_Exercise description:_
Rewrite the items as a numbered list, from the start of the items through the line containing "10: (742, 531)", including both ends and leaving out any blank lines. Leave the pictures out of your answer.
Record excerpts section start
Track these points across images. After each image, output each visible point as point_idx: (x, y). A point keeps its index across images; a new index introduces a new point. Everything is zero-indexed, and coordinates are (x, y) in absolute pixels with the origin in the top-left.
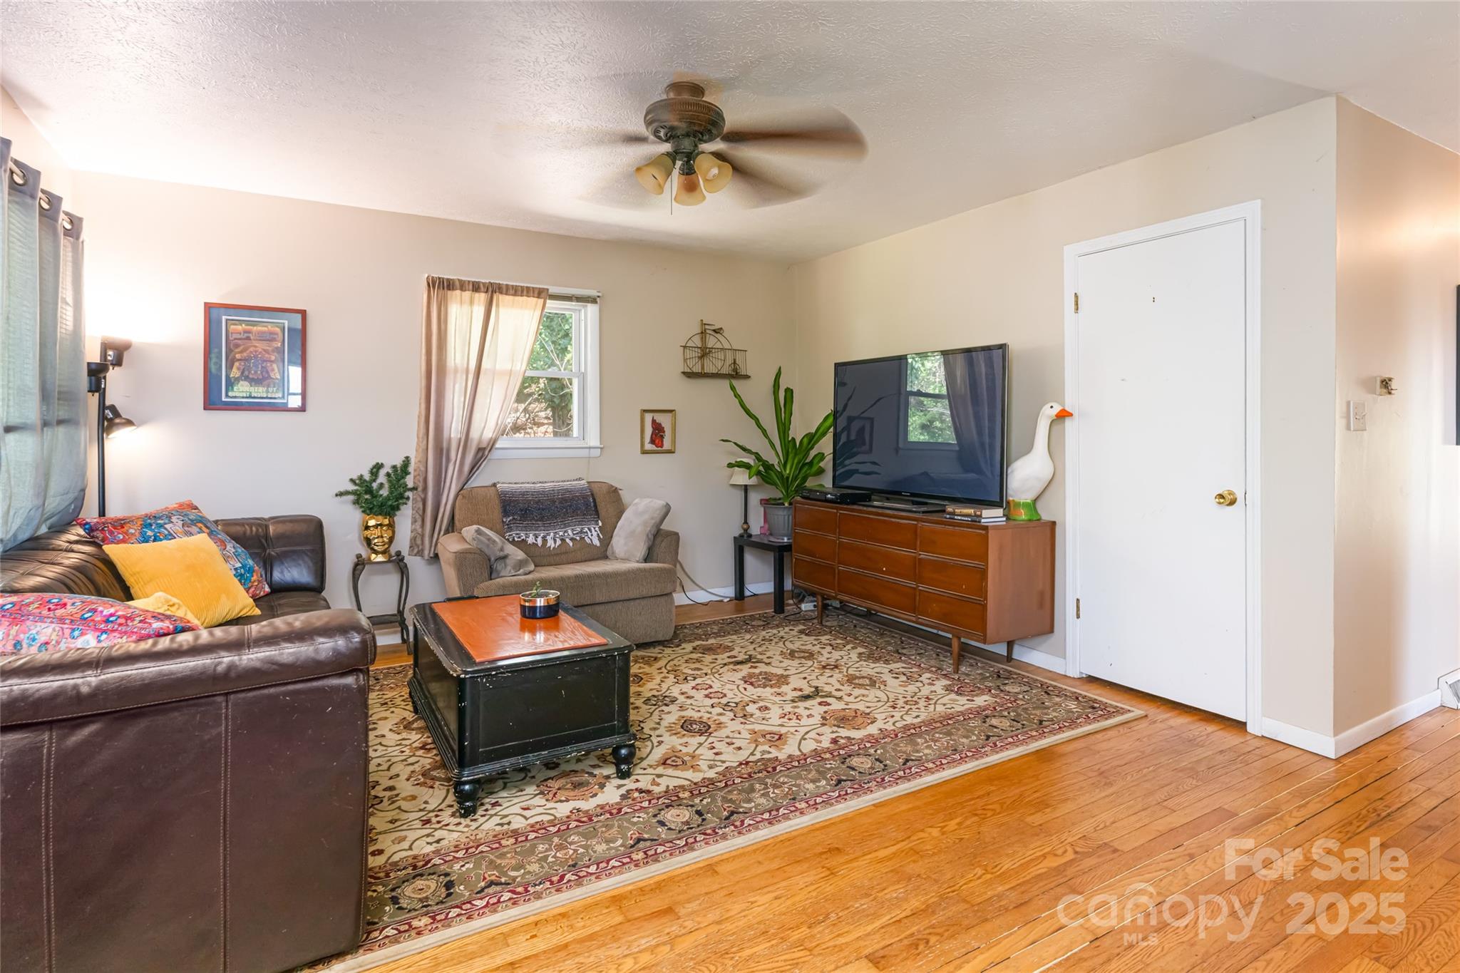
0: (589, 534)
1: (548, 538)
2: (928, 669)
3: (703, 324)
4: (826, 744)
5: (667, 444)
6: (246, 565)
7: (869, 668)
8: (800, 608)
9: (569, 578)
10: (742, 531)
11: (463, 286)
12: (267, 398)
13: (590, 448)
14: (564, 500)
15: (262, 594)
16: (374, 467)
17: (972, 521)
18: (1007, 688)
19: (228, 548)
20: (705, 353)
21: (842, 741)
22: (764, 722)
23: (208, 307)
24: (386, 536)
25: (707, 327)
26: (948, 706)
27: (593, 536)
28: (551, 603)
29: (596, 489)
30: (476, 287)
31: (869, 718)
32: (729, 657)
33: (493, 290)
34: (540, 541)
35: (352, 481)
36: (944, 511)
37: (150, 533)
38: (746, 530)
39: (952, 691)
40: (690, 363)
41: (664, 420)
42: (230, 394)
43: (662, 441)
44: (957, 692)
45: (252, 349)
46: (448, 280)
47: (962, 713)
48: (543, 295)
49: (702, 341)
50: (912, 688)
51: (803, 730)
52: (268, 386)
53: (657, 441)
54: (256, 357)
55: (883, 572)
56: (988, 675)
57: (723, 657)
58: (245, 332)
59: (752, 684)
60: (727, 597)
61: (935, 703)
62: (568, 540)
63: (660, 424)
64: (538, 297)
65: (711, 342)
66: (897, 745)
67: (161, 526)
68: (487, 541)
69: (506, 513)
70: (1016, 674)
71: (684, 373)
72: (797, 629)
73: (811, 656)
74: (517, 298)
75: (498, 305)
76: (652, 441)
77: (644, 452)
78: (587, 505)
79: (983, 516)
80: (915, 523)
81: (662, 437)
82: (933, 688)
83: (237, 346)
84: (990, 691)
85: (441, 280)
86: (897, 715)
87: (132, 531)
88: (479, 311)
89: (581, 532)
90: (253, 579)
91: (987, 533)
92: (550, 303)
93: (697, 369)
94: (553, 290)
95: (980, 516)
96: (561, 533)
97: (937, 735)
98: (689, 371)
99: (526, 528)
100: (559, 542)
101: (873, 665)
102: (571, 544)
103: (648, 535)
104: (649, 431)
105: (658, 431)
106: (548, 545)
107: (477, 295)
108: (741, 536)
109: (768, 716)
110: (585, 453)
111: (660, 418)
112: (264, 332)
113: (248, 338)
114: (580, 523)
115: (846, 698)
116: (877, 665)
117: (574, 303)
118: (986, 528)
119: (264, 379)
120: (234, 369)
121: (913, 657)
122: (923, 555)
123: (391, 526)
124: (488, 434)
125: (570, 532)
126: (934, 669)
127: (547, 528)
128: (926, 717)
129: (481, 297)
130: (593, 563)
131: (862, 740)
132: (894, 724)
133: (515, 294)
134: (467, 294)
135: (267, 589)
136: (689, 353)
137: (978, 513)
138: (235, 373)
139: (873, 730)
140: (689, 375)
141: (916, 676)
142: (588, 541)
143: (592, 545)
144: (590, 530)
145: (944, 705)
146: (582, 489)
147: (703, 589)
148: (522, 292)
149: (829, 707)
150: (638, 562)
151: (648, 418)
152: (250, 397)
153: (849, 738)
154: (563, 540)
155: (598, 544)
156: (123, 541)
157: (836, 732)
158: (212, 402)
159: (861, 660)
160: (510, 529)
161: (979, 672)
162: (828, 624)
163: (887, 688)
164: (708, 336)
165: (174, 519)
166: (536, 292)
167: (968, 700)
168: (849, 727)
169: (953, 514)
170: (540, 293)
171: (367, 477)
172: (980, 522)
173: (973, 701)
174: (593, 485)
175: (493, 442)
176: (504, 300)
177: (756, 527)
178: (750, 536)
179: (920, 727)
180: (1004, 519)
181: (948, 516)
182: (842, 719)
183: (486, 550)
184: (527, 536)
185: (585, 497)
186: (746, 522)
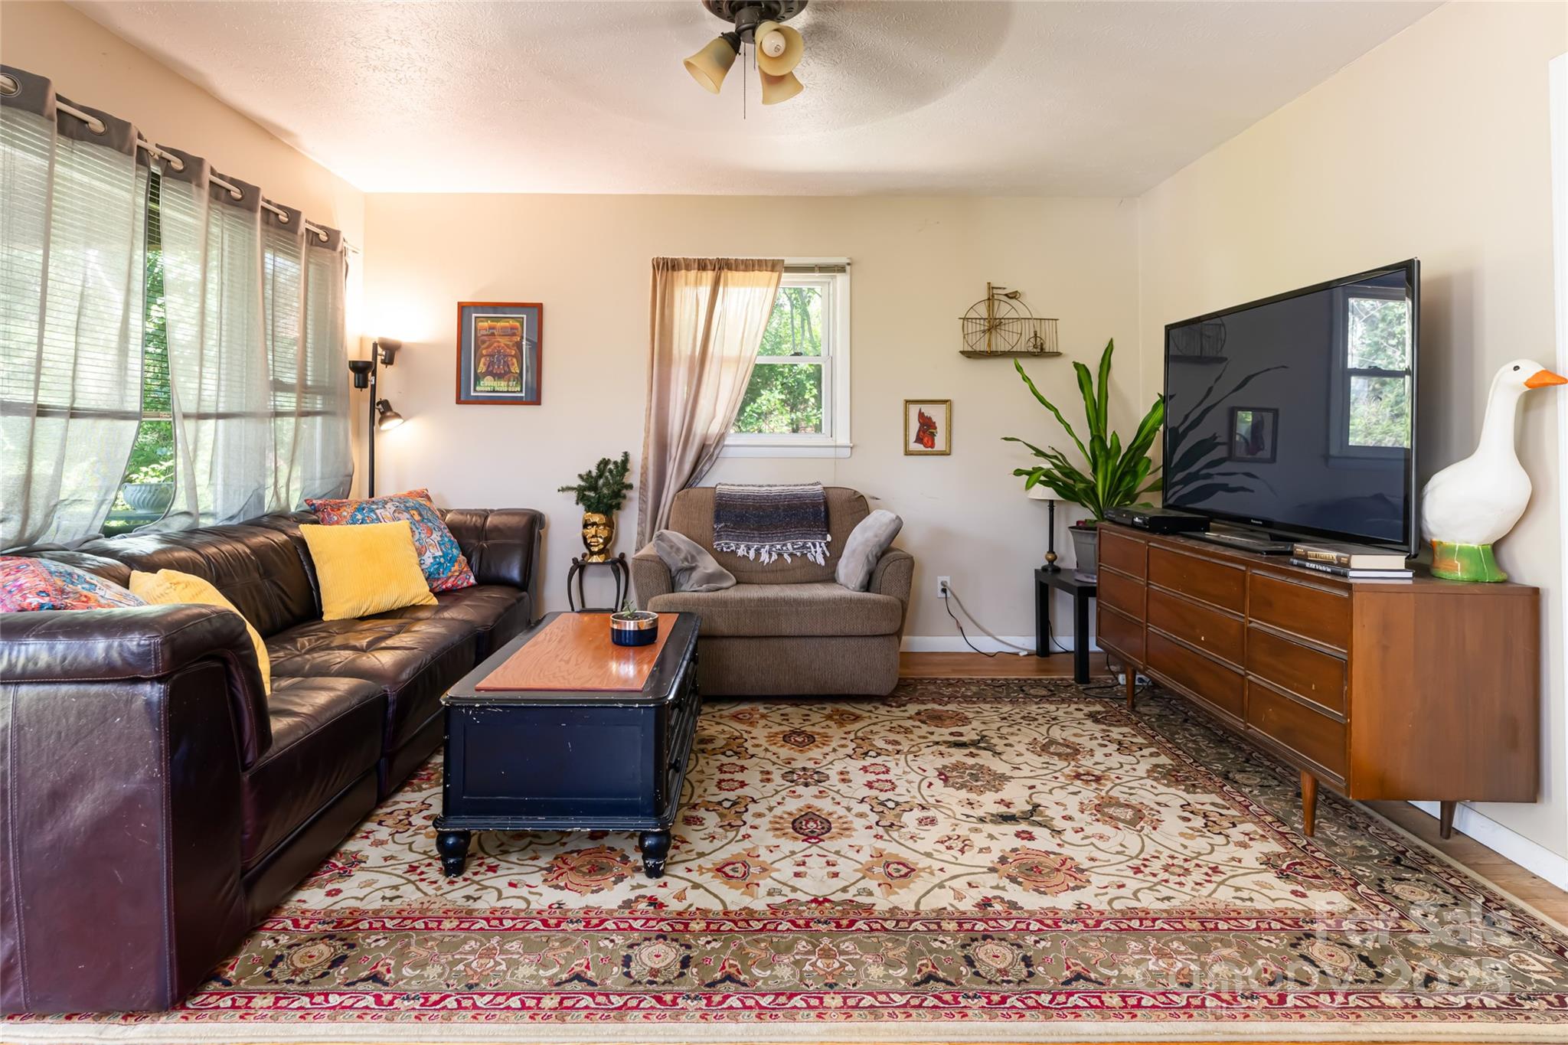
0: (813, 550)
1: (763, 551)
2: (1258, 816)
3: (991, 288)
4: (967, 905)
5: (940, 442)
6: (448, 554)
7: (1149, 793)
8: (1117, 679)
9: (750, 600)
10: (1047, 563)
11: (688, 265)
12: (508, 392)
13: (836, 447)
14: (790, 507)
15: (465, 584)
16: (601, 463)
17: (1333, 573)
18: (1398, 889)
19: (434, 536)
20: (994, 325)
21: (998, 907)
22: (910, 843)
23: (462, 307)
24: (603, 533)
25: (995, 291)
26: (1245, 894)
27: (818, 554)
28: (643, 628)
29: (832, 494)
30: (702, 265)
31: (1077, 876)
32: (951, 734)
33: (722, 266)
34: (752, 555)
35: (580, 476)
36: (1291, 553)
37: (359, 517)
38: (1051, 562)
39: (1274, 867)
40: (972, 339)
41: (937, 414)
42: (478, 388)
43: (933, 440)
44: (1282, 872)
45: (496, 344)
46: (673, 260)
47: (1261, 916)
48: (778, 268)
49: (989, 311)
50: (1200, 844)
51: (952, 870)
52: (509, 381)
53: (925, 440)
54: (499, 352)
55: (1201, 643)
56: (1375, 852)
57: (943, 733)
58: (491, 328)
59: (946, 780)
60: (1025, 650)
61: (1222, 883)
62: (786, 556)
63: (930, 419)
64: (772, 271)
65: (1004, 310)
66: (1084, 942)
67: (373, 511)
68: (668, 549)
69: (718, 518)
70: (1441, 863)
71: (962, 352)
72: (1086, 710)
73: (1073, 752)
74: (748, 274)
75: (726, 284)
76: (919, 440)
77: (908, 453)
78: (816, 514)
79: (1353, 566)
80: (1243, 568)
81: (933, 435)
82: (1240, 853)
83: (484, 342)
84: (1355, 885)
85: (665, 261)
86: (1132, 884)
87: (345, 514)
88: (705, 291)
89: (804, 547)
90: (453, 569)
91: (1351, 595)
92: (786, 277)
93: (982, 346)
94: (789, 261)
95: (1347, 565)
96: (778, 547)
97: (1175, 945)
98: (970, 349)
99: (739, 538)
100: (775, 557)
101: (1161, 789)
102: (789, 560)
103: (867, 557)
104: (915, 426)
105: (927, 427)
106: (762, 559)
107: (704, 274)
108: (1044, 569)
109: (923, 834)
110: (831, 452)
111: (929, 411)
112: (506, 327)
113: (493, 334)
114: (804, 536)
115: (1069, 836)
116: (1172, 790)
117: (817, 274)
118: (1349, 587)
119: (506, 373)
120: (481, 365)
121: (1247, 790)
122: (1256, 624)
123: (610, 525)
124: (715, 429)
125: (789, 546)
126: (1269, 819)
127: (762, 540)
128: (1183, 903)
129: (709, 276)
130: (807, 586)
131: (1032, 913)
132: (1110, 902)
133: (746, 270)
134: (693, 274)
135: (472, 580)
136: (971, 327)
137: (1344, 560)
138: (482, 368)
139: (1065, 902)
140: (970, 355)
141: (1226, 824)
142: (811, 558)
143: (815, 563)
144: (814, 546)
145: (1238, 889)
146: (814, 496)
147: (989, 635)
148: (753, 266)
149: (1026, 843)
150: (854, 590)
151: (914, 411)
152: (494, 391)
153: (1013, 905)
154: (780, 555)
155: (823, 563)
156: (337, 523)
157: (1003, 889)
158: (463, 398)
159: (1148, 777)
160: (719, 537)
161: (1359, 843)
162: (1142, 709)
163: (1155, 835)
164: (996, 303)
165: (388, 506)
166: (770, 265)
167: (1294, 892)
168: (1032, 885)
169: (1305, 557)
170: (774, 266)
171: (594, 473)
172: (1345, 576)
173: (1304, 896)
174: (831, 491)
175: (721, 437)
176: (731, 276)
177: (1069, 559)
178: (1057, 570)
179: (1154, 920)
180: (1410, 574)
181: (1296, 562)
182: (1031, 869)
183: (666, 559)
184: (738, 547)
185: (815, 505)
186: (1051, 551)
Record excerpts section end
_Answer section:_
1. Track these points across images. After each image, output each visible point as point_idx: (x, y). A point keeps its index across images; a new index introduces a new point. Everything is zero-indexed, and coordinates are (x, y) in absolute pixels with the origin in the top-left.
2. 0: (589, 534)
3. 1: (548, 538)
4. 2: (928, 669)
5. 3: (703, 324)
6. 4: (826, 744)
7. 5: (667, 444)
8. 6: (246, 565)
9. 7: (869, 668)
10. 8: (800, 608)
11. 9: (569, 578)
12. 10: (742, 531)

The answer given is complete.